Méfions-nous des idéologues, de leurs beaux discours et de leurs petites idées ! Ce serait en quelque sorte cette retranscription moderne du « Timeo Danaos et dona ferentes » de Virgile dans l’Iliade que l’on pourrait attribuer au père Robert Sirico à la lecture de son ouvrage Catholique et libéral qui a été publié en août aux Éditions Salvator à Paris. Prêtre, catholique et libéral ? Sous l’égide du Pape François ?

L’ouvrage est courageux, comme le parcours de Robert Sirico qui a délaissé l’Église catholique avant d’y revenir, a vécu les chimères de l’idéologie gauchiste californienne avant d’adhérer pleinement au libre marché et à la libre entreprise, réconciliant sa quête spirituelle avec la réalité du monde.

Trop d’entre nous ont perdu espoir, constate-t-il en substance. Ils ne se projettent plus dans un avenir qu’ils entrevoient prospère pour eux-mêmes et les générations futures, leur communauté et leur pays. Ce n’est pas l’affaire de quelques chiffres au budget, c’est une affaire de liberté. Un état de confusion de nature orwellienne s’est installé dans l’Occident, l’État-providence, qui a entraîné l’impossibilité de poser pour soi-même des choix d’ordre moral, économique, social et religieux et d’en assumer la responsabilité.

Un droit sacré

En ces matières, les droits (à distinguer des privilèges) se soutiennent les uns les autres et le premier d’entre eux, le droit de propriété, sans lequel aucune liberté n’est concevable, la liberté économique, la liberté d’expression ou la liberté religieuse, par exemple. Le droit de propriété doit être reconnu à l’être humain de même qu’il jouit d’autres droits fondamentaux de par le simple fait de son existence sans qu’il ne soit besoin que l’État ne les lui concède.

Le père Sirico ajoute que, d’un point de vue catholique, il s’agit d’un droit sacré car il est attaché à l’être humain créé par Dieu à son image et doté de discernement dans un contexte de rareté. En effet, il serait difficile d’expliquer le commandement « Tu ne voleras point » si la Bible ne reconnaissait pas la légitimité du droit de propriété.

Si des milliards de personnes se sont arrachées à la misère au cours des deux cents dernières années, ce n’est pas grâce à la charité, ni grâce aux aides d’État, c’est grâce au commerce, à l’entreprise et au marché. Cela se vérifie encore et encore. Quand les gens sont libres d’entreprendre et d’accéder aux marchés régionaux et mondiaux, l’économie se développe, un grand nombre de personnes sortent de la pauvreté et finissent par prospérer.

**LA CONSIGNE:**
Répondez aux questions suivantes à partir du passage sur l'ouvrage de Robert Sirico.
(a) Quand et chez quel éditeur l'ouvrage « Catholique et libéral » a-t-il été publié ?
(b) Quel droit le passage désigne-t-il comme le premier des droits ?
(c) Grâce à quoi des milliards de personnes se sont-elles arrachées à la misère au cours des deux cents dernières années ?

**INFORMATIONS EXTRAITES:**
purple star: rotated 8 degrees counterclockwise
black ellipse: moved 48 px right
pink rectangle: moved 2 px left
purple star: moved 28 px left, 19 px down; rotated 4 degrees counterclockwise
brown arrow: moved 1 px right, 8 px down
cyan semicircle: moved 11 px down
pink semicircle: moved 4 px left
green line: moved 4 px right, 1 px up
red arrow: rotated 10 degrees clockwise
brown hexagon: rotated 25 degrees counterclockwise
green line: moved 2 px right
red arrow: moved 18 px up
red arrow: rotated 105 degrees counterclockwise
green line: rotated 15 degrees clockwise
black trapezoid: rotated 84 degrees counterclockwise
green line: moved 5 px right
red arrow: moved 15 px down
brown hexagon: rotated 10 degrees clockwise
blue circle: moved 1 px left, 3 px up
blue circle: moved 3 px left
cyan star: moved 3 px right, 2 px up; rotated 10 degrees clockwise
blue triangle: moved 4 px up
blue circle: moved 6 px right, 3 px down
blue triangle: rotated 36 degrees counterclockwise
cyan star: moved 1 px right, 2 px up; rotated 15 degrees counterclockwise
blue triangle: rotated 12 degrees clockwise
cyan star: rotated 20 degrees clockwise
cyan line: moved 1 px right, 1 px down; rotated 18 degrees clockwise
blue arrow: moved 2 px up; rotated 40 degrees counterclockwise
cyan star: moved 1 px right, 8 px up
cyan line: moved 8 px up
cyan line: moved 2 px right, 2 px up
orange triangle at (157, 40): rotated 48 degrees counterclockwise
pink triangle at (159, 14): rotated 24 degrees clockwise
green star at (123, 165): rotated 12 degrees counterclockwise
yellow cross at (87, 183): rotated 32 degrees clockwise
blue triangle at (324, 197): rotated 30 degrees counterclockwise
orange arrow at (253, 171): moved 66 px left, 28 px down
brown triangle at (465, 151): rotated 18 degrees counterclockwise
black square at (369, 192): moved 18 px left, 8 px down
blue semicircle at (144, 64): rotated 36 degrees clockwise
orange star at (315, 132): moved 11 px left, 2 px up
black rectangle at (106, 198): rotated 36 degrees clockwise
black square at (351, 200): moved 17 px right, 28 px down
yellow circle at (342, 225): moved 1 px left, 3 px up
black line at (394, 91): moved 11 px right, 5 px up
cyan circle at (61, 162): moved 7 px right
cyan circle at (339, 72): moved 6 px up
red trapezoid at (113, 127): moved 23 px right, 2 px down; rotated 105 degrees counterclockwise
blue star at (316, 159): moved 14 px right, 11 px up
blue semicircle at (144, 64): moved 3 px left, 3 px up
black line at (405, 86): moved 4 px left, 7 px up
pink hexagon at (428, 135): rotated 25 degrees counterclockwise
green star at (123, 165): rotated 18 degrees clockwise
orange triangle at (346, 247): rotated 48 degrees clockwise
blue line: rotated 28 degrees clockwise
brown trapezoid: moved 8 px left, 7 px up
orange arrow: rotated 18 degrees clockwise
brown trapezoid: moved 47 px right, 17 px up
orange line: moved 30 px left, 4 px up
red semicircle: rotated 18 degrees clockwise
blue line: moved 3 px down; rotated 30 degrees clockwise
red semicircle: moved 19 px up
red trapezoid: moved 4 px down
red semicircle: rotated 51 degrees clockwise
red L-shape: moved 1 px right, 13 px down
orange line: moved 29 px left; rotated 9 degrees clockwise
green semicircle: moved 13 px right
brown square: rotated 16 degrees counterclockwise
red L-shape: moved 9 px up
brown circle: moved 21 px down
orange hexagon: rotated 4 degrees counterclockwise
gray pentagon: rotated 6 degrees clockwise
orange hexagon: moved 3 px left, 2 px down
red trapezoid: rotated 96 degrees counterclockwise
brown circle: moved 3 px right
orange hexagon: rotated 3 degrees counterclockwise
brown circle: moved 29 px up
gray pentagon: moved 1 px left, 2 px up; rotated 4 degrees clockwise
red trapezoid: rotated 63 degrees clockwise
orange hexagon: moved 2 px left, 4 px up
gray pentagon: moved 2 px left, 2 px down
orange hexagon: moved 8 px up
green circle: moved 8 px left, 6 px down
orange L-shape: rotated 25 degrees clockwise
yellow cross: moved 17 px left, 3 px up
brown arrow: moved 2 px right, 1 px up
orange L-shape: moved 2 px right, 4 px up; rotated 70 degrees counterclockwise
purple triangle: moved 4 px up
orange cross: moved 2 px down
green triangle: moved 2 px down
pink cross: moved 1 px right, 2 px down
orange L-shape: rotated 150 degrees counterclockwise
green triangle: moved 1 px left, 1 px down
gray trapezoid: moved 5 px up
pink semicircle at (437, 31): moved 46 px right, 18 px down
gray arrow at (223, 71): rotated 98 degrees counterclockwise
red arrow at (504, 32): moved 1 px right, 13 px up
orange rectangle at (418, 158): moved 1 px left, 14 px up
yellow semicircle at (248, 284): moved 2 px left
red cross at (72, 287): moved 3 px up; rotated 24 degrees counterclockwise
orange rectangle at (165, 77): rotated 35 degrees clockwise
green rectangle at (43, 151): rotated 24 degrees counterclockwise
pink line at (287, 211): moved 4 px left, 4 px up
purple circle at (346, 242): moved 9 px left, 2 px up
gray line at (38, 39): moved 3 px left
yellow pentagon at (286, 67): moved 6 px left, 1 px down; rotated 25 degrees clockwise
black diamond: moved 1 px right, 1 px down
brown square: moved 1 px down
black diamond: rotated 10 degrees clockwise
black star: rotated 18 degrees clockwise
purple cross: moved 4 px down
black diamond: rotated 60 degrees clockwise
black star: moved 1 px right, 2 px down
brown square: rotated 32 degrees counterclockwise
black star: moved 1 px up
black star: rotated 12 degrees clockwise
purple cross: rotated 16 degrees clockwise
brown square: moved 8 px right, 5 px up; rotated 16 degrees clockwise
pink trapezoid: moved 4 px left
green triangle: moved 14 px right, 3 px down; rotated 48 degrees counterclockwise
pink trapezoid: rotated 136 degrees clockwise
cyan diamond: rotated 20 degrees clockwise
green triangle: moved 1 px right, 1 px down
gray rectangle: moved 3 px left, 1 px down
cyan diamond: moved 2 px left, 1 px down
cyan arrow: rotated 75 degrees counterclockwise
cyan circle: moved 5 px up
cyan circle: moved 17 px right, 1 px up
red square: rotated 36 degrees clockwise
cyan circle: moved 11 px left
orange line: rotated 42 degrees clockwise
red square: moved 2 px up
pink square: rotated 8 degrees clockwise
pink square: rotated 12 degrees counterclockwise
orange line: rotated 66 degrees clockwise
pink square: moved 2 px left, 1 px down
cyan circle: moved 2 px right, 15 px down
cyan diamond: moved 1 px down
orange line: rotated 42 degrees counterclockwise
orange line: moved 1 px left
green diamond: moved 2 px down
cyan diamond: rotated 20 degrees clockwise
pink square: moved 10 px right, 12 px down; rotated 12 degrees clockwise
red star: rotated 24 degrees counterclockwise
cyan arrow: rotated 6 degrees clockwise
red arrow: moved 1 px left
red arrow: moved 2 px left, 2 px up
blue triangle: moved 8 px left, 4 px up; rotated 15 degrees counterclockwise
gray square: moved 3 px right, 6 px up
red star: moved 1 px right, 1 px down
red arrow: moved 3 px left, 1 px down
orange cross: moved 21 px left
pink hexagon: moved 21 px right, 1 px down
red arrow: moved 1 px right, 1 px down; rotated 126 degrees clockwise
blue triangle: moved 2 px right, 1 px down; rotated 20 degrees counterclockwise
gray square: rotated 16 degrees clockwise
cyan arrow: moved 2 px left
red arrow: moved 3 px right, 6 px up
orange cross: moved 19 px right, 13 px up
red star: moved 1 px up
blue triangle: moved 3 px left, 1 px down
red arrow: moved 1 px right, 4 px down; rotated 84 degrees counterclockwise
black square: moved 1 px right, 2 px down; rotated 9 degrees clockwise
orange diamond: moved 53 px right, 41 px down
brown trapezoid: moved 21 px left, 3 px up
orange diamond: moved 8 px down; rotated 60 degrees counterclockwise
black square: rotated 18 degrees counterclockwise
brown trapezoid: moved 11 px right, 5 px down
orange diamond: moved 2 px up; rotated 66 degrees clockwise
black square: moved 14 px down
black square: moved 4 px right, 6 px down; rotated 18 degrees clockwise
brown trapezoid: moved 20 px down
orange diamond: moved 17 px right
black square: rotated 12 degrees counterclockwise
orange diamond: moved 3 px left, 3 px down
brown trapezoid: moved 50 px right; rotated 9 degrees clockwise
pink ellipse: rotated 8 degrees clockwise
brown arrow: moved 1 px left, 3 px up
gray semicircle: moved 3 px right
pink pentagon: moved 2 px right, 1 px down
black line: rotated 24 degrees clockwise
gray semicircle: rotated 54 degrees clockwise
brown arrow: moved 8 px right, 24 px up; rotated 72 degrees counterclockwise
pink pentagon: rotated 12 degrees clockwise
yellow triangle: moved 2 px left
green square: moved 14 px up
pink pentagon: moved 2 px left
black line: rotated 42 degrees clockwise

**RÉPONSE CI-DESSOUS:**
(a) En août, aux Éditions Salvator à Paris.
(b) Le droit de propriété.
(c) Grâce au commerce, à l'entreprise et au marché.